UBS Covered Bonds Ushered Out 2008 on Positive Note
It’s not news that covered bonds are currently in the doldrums—even in their European strongholds—or that experts there predict relatively few new “jumbo” covered bonds in 2009. So it was encouraging to see UBS end the year with a Swiss issuance in the neighborhood of US $1.83 billion (two million Swiss francs).
UBS’ move—just before Christmas—came only weeks after media reports that the company was planning to get back into covered bonds. The issuance is backed by Swiss mortgages and subscribed by Swiss retail banks, according to Reuters.
Last year’s downturn for covered bonds in the wake of the liquidity crisis should not be allowed to obscure the many “firsts” for this financing vehicle outside their traditional territory. Here is a selection of illustrative news headlines or lead sentences (most dating from before Covered Bond InvestorTM was launched):
“Uruguay completes draft covered bond law”

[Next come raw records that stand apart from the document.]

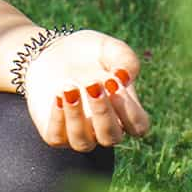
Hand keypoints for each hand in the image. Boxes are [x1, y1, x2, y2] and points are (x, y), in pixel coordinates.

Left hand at [20, 29, 149, 151]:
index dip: (130, 110)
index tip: (114, 82)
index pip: (138, 127)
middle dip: (102, 111)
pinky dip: (58, 118)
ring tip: (69, 88)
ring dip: (76, 117)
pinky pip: (57, 138)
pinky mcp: (55, 132)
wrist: (53, 51)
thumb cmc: (90, 53)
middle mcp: (103, 128)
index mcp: (124, 111)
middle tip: (92, 83)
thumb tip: (125, 77)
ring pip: (83, 143)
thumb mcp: (109, 48)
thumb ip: (125, 59)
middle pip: (111, 137)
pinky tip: (57, 95)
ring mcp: (79, 133)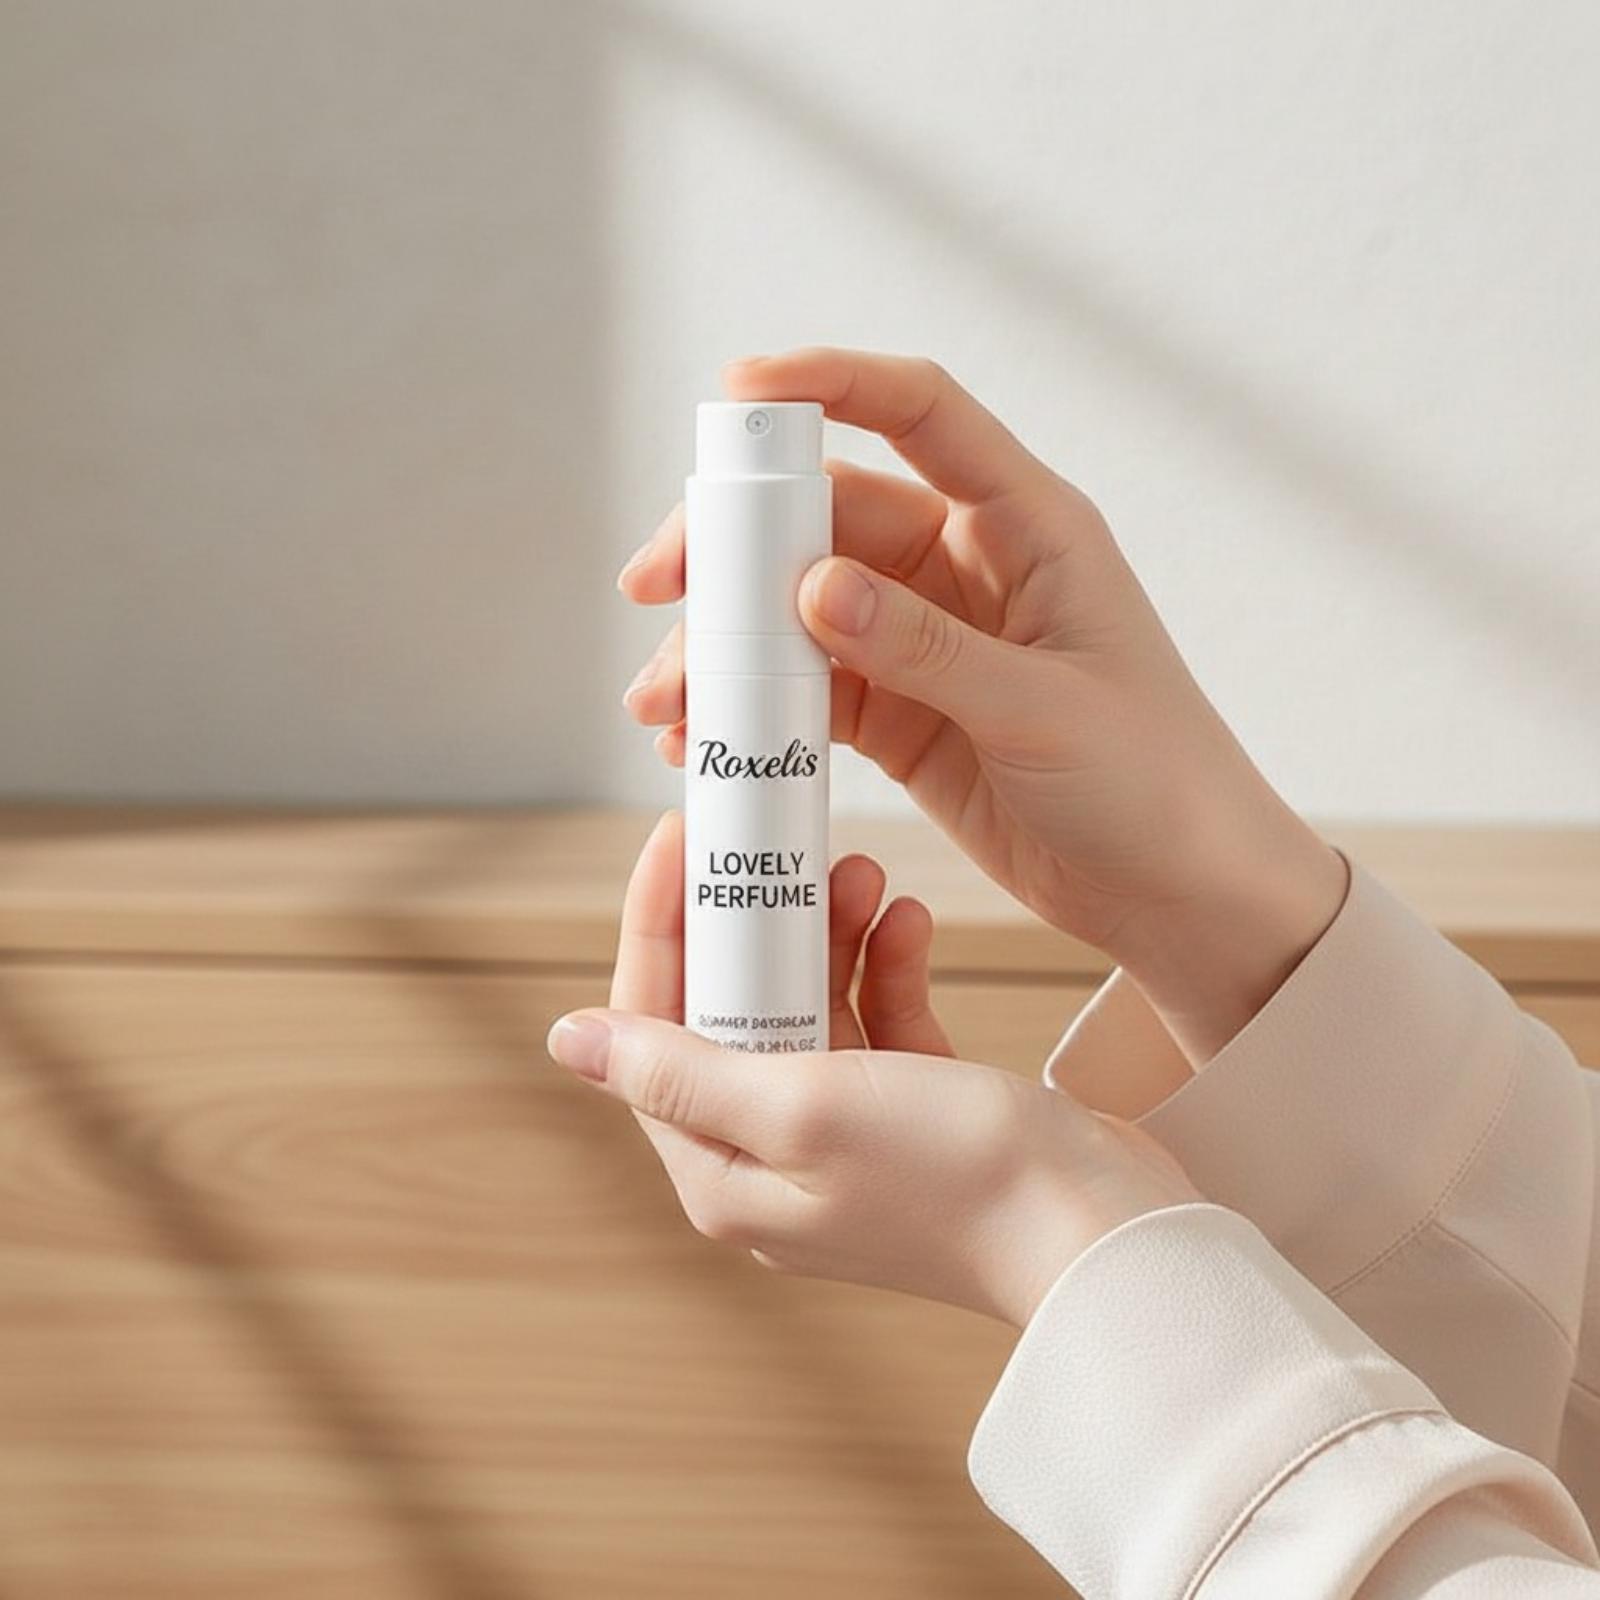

“Canada’s credit unions are exploring ways of emulating Spain’s savings banks by issuing pooled covered bonds….”
“Covered Bonds set sail in Greece”
“Ukraine Enters the Covered Bond Market”
“S. Korea to allow local banks to sell covered bonds”
“Taiwan targets covered bonds….”
“Shinsei to raise $280 [million] in [Japan’s] first covered bond”
“Westpac [New Zealand] could take covered bonds down under”
“Mexico Mortgage Industry Mulls Creating Covered Bond
Market”
“The National Bank of Azerbaijan and IFC keep working on Draft on Housing
Finance Covered Bonds”
“OTP Mortgage Bank establishes first ECB eligible Hungarian covered bond
programme”
In the U.S., Treasury Secretary Paulson’s push supporting covered bonds for home mortgages was soon overshadowed by other developments, including the government’s de facto nationalization of Fannie Mae and Freddie Mac. But the brief burst of publicity has given the financing vehicle a higher profile here than ever before. At least, it’s something to build on—perhaps in ways that have nothing to do with residential real estate.